Ésta emitió un gruñido a manera de respuesta, abandonó la habitación y cerró la puerta.

–¿Estás segura? –inquirió él, mientras colocaba el frasco, con sumo cuidado, sobre la mesilla de noche, al lado de la cama de Eduviges–. Me robaste un alma, pero no tienes que pagarlo a este precio, si no quieres.

–No importa –replicó ella–. Ese cuerpo ya no es mi mamá y ya no me sirve de nada.

–¿Sabes inyectar?

–No.

–Pues tendrás que hacerlo. En la planta del pie, para que no se note nada por si las cosas fallan –dijo él, mientras extraía de la mochila una ampolleta y una jeringa desechable y se las entregaba a Jacinta–. Cuando yo te diga.

A la aludida le temblaban las manos. Respiró hondo cuatro o cinco veces y, ya con el pulso más seguro, rompió el envoltorio de la jeringa, quebró la ampolleta, introdujo en ella la aguja, jaló el émbolo y se quedó a la espera de la orden.

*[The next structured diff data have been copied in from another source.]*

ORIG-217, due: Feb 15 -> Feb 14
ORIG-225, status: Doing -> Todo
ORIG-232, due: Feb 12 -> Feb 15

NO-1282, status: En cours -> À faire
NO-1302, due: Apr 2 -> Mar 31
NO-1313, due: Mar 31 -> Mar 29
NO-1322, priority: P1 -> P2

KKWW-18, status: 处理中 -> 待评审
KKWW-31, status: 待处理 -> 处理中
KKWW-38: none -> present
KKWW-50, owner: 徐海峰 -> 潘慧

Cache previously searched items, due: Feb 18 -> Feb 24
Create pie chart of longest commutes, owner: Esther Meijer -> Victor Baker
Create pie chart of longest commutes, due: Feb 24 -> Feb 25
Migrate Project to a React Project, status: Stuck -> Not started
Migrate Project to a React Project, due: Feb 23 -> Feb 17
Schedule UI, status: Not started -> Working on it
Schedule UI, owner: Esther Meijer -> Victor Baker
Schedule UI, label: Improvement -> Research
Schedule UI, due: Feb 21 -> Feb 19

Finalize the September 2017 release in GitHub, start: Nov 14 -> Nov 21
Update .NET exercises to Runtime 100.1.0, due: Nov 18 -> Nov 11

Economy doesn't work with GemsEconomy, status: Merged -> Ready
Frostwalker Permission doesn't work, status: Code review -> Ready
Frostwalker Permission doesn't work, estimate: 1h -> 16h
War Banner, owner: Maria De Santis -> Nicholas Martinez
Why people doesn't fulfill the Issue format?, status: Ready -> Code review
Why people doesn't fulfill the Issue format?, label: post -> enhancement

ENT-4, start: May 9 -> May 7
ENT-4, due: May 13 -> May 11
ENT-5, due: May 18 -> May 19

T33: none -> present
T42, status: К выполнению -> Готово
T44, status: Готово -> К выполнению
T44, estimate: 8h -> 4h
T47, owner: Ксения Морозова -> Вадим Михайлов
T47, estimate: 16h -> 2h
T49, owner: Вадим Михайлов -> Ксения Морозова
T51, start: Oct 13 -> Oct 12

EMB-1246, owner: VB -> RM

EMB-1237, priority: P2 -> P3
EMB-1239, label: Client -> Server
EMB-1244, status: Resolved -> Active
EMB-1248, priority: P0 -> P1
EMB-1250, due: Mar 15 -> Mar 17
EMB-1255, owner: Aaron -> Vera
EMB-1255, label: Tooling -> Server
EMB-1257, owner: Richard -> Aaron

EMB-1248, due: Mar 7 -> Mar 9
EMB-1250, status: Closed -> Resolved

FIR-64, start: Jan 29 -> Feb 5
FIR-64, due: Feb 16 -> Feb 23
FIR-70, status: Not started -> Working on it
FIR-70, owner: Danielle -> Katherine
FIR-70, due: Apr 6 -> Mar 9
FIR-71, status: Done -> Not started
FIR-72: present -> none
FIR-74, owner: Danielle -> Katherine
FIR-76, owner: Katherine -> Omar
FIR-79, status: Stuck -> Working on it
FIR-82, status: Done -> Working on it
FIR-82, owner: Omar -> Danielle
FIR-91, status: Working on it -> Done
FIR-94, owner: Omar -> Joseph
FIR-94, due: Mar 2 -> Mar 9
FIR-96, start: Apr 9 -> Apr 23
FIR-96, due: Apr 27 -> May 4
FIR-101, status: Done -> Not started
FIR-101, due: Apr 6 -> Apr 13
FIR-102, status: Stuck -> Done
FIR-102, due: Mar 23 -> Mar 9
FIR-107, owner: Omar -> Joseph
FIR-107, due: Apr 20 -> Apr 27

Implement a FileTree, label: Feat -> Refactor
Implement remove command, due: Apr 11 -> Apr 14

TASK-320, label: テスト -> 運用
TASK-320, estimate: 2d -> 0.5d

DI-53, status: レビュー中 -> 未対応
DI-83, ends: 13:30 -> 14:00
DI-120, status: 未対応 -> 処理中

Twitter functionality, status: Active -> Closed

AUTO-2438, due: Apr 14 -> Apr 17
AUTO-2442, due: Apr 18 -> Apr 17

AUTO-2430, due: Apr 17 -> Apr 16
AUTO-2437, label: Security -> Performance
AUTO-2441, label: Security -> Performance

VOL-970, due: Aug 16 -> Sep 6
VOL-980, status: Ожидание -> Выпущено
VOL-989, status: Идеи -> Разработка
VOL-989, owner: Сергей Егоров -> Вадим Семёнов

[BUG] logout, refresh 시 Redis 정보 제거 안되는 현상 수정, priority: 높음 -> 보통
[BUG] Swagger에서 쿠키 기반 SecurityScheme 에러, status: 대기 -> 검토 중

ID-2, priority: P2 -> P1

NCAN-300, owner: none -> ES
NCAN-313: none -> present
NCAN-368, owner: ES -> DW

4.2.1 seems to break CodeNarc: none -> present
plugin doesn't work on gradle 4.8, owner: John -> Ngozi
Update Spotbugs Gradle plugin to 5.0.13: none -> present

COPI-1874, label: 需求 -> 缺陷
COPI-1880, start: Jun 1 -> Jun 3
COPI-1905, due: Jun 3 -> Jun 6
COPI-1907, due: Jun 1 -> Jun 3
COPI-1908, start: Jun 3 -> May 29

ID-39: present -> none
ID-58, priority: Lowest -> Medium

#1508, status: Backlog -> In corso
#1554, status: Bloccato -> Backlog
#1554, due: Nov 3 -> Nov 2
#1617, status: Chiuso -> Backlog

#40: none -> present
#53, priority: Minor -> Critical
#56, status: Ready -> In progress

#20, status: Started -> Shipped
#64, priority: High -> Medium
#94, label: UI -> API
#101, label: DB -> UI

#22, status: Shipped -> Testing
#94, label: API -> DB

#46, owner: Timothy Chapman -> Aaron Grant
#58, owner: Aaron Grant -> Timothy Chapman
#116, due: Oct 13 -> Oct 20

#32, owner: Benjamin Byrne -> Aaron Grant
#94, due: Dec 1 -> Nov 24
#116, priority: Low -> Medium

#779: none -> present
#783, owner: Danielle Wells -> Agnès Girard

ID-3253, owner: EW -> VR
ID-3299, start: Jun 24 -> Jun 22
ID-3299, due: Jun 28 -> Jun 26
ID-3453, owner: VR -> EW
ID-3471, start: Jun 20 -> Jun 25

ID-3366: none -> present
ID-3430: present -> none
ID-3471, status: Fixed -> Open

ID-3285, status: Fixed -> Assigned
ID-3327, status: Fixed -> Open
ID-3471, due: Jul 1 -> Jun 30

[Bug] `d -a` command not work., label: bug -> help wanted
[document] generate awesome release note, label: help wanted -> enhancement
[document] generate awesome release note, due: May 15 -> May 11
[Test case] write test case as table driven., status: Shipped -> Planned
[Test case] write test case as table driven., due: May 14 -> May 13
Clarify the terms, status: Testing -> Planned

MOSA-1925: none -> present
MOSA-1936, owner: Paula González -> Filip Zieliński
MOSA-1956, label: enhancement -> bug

El almero sacó de la mochila una larga tripa de hule que tenía, en un extremo, una mascarilla, a la mitad, un pequeño fuelle de plástico translúcido y en el otro extremo, un catéter grueso, como de veterinario. Ensambló las tres cosas, introdujo con destreza el catéter por el corcho del tapón del frasco y a continuación retiró el tubo de oxígeno de la nariz de Eduviges y extrajo de su boca la sonda. Jacinta no pudo dejar de sorprenderse con la habilidad que Tomás exhibía en tales acciones.

–Lo he hecho muchas veces –dijo, mientras colocaba la mascarilla en la cara de la descerebrada–. ¡Ahora!

Jacinta retiró la sábana, vio los pies desnudos de su madre y vaciló:

–¿En cuál de los dos?

–En cualquiera.

Aproximó la aguja a la planta del pie derecho, cerró los ojos y la clavó con fuerza. Cuando percibió que la punta de la jeringa había topado con un hueso, apretó el émbolo con rapidez.
Tomás tomó el pulso en el brazo de aquel organismo. Al dejar de percibir latidos, oprimió con fuerza la bomba de aire. El cuerpo de Eduviges brincó y se arqueó, y el frasco se rompió hacia adentro. Jacinta se sobresaltó.

–Ya está –dijo Tomás. En unos momentos despertará.

–¿Y qué haremos entonces?

–Nuestra labor habrá concluido, y lo mejor será alejarnos a toda prisa –respondió el almero, con una mueca indefinible.